Private Equity Still Eyes Financials After iShares

LONDON (Reuters) – Private equity firms remain confident of pushing through vendor finance-backed financial sector deals, in spite of CVC Capital Partners’ failed 3 billion pound bid for part of British bank Barclays.

The planned sale of iShares, Barclays’ (BARC.L) exchange-traded fund unit, signaled a high-point for private equity in an otherwise moribund LBO market until the $13.5 billion sale of the whole of Barclays Global Investors (BGI) scuppered CVC’s best laid plans.

While the deal proved a bridge too far for the European firm, however, private equity players expect new targets to emerge across the financial services industry.

“There is no shortage of banks right the way across the world who are considering what’s core and what’s non-core and how they can secure the amount of capital they need,” said James Fraser, head of the financial services team at European buyout firm Permira PERM.UL.

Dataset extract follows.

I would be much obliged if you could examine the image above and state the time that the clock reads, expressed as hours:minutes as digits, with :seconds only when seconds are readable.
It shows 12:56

LLoyds Banking Group (LLOY.L) has reportedly seen private equity interest in its Insight Investments arm, while RBS (RBS.L) has highlighted a number of non-core assets, including its asset management division.

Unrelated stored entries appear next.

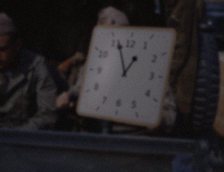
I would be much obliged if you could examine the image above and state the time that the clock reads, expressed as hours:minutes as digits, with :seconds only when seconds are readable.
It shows 12:56
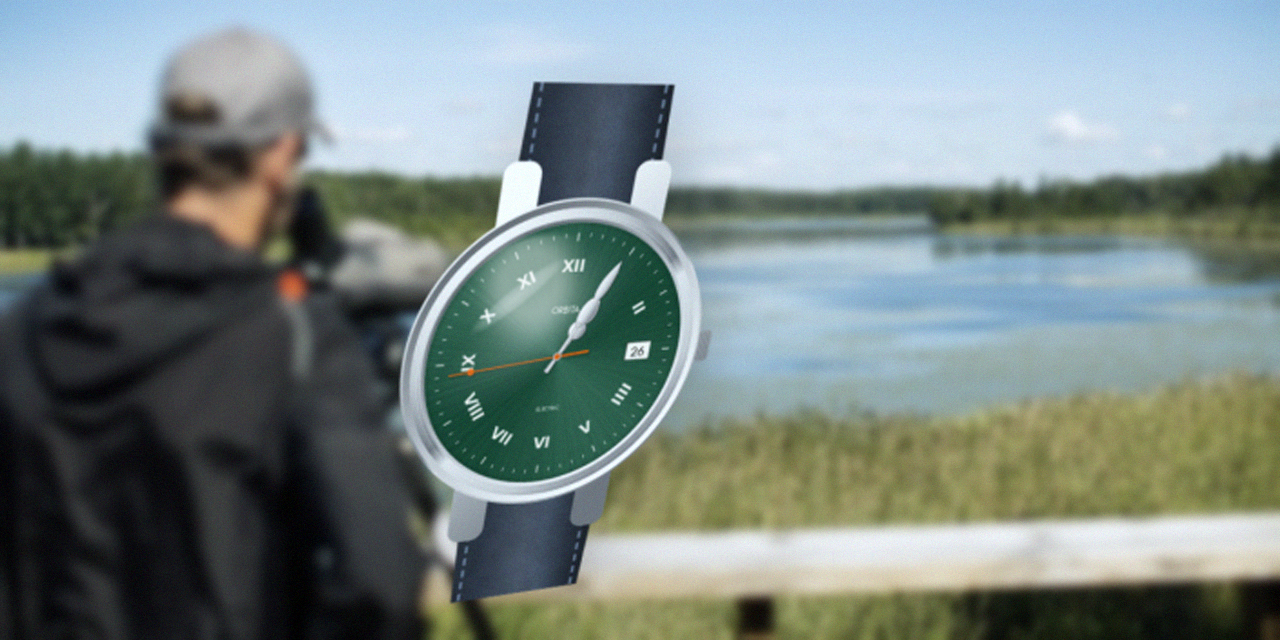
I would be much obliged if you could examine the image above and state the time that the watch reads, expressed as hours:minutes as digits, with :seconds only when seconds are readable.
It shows 1:04:44
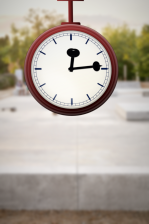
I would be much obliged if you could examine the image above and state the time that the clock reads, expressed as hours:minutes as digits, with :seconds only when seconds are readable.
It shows 12:14
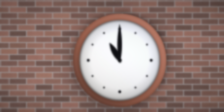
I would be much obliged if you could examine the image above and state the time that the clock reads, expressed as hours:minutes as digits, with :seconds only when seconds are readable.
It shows 11:00
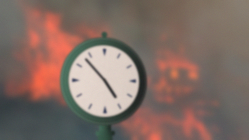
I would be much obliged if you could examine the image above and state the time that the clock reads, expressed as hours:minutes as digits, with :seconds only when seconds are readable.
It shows 4:53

As with BGI, private equity firms will face stiff competition from trade buyers who have scale for larger deals and can extract synergies from combining operations.

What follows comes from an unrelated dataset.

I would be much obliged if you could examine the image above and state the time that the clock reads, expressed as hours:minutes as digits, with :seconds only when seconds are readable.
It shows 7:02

“Whether they go to trade buyers or private equity will all depend on the nature and size of the asset, but there will certainly be more deal flow and some of the deals will get done by private equity,” said Jacques Callaghan, managing director at advisory firm Hawkpoint.


What makes these deals attractive and even possible for private equity is the potential for the banks themselves to stump up the money to finance the transaction.

“Deals with financial institutions address the issue of finding new LBO financing as they are often prepared to provide vendor financing,” said Fred Wakeman, managing partner at international private equity house Advent International.

Barclays was ready to lend CVC up to 70 percent of the 3 billion pound iShares price tag.

While prospective buyers had initially hoped to acquire assets for fire sale prices, that has not been the case as governments have stepped in to support financial institutions.

“They are being very disciplined about the way they sell their businesses and the price which they accept — those that have taken government money recognize they have to do the right thing by the tax payers,” said James Brocklebank, head of the financial services team at Advent.

As a result, banks are frequently looking to retain a stake in order to avoid future criticism, a model used by Barclays in the BGI deal and by Fifth Third Bancorp in its payment processing deal with Advent.

A retained stake also allows private equity buyers access to high profile transactions by bridging buyer and seller price expectations and letting the seller to capture some of the future upside, said Callaghan.